The infrequent item gate improved F1 macro by 0.5 and F1 micro by 0.2 by prioritizing frequent items and reducing overfitting. However, using a transformer for tabular representations led to performance degradation across all metrics, suggesting that standard transformers may not be well-suited for tabular data. Additionally, the medication feature had the most significant impact on performance, while excluding charts and personal information had minimal effect.

[3] under review

HiLINK: Hierarchical Linking of Context-Aware Knowledge Prediction and Prompt Tuning for Bilingual Knowledge-Based Visual Question Answering

Objective

Knowledge-based visual question answering (KBVQA) is a representative visual reasoning task that leverages external knowledge for question answering in situations where predicting the correct answer using only image and query data is difficult. In addition to KBVQA, various visual reasoning tasks have been actively studied for their potential to improve visual understanding by combining text and image modalities effectively. However, these tasks have primarily focused on high-resource languages, such as English. In contrast, studies on low-resource languages remain comparatively rare. To mitigate this research gap, we propose HiLINK, which utilizes multilingual data to enhance KBVQA performance in various languages.

Data

We use the BOK-VQA dataset [1] which is an English multi-speaker corpus.

[1] Kim, MinJun, et al. “Bok-vqa: Bilingual outside knowledge-based visual question answering via graph representation pretraining.“, AAAI 2024.

Related Work

The 2-stage structure of GEL-VQA incurs high retraining costs when adding new triplet knowledge and has a high risk of information loss and noise during the fusion of KGE and image-text modality spaces. As a result, it is impractical for real-time dynamic environments.

[1] Kim, MinJun, et al. “Bok-vqa: Bilingual outside knowledge-based visual question answering via graph representation pretraining.“, AAAI 2024

Proposed Method

Link-Tuning efficiently learns triplet relationships within a text encoder’s shared representation space. Unlike traditional KGE, it integrates new knowledge without retraining or alignment with the backbone model. By leveraging structured prompts, it enables autonomous relationship learning. Previous studies predicted relationships independently from encoder-extracted vectors but lacked triplet interactions. To address this, HK-TriNet and HK-TriNet+ extend FiLM as a hierarchical knowledge transfer module, enabling effective triplet relationship learning through contextual information propagation.

[2] Jeong, HyeonKi, et al. “HiLINK: Hierarchical Linking of Context-Aware Knowledge Prediction and Prompt Tuning for Bilingual Knowledge-Based Visual Question Answering“, Knowledge-Based Systems 2025 (submitted)
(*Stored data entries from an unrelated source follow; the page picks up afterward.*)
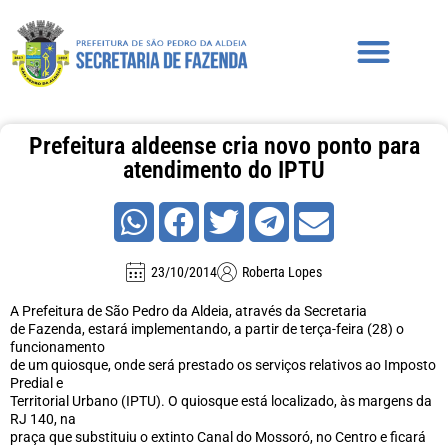
Prefeitura aldeense cria novo ponto para
atendimento do IPTU
23/10/2014
Roberta Lopes
A Prefeitura de São Pedro da Aldeia, através da Secretaria
de Fazenda, estará implementando, a partir de terça-feira (28) o
funcionamento
de um quiosque, onde será prestado os serviços relativos ao Imposto
Predial e
Territorial Urbano (IPTU). O quiosque está localizado, às margens da
RJ 140, na
praça que substituiu o extinto Canal do Mossoró, no Centro e ficará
The HiLINK model outperformed the SOTA model, GEL-VQA, achieving 19.40% higher accuracy in a bilingual setting, 12.01% in English, and 11.30% in Korean. Additionally, some VLM-based baseline models proposed in this study also surpassed GEL-VQA. Moreover, HiLINK reduced error margins, demonstrating stable generalization performance.
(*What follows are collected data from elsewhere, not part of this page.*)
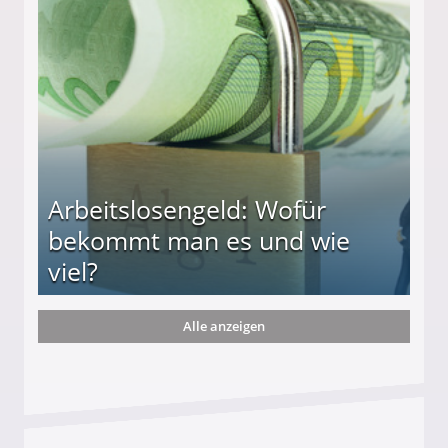
r
Arbeitslosengeld: Wofür
bekommt man es und wie
viel?
Alle anzeigen
s und wie viel?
Performance improvements were validated, and embedding learning effectiveness was analyzed. The Freeze-Freeze method splits the representation space, whereas the Frozen-Training method ensures a more uniform distribution within a single space.

[2] Jeong, HyeonKi, et al. “HiLINK: Hierarchical Linking of Context-Aware Knowledge Prediction and Prompt Tuning for Bilingual Knowledge-Based Visual Question Answering“, Knowledge-Based Systems 2025 (submitted).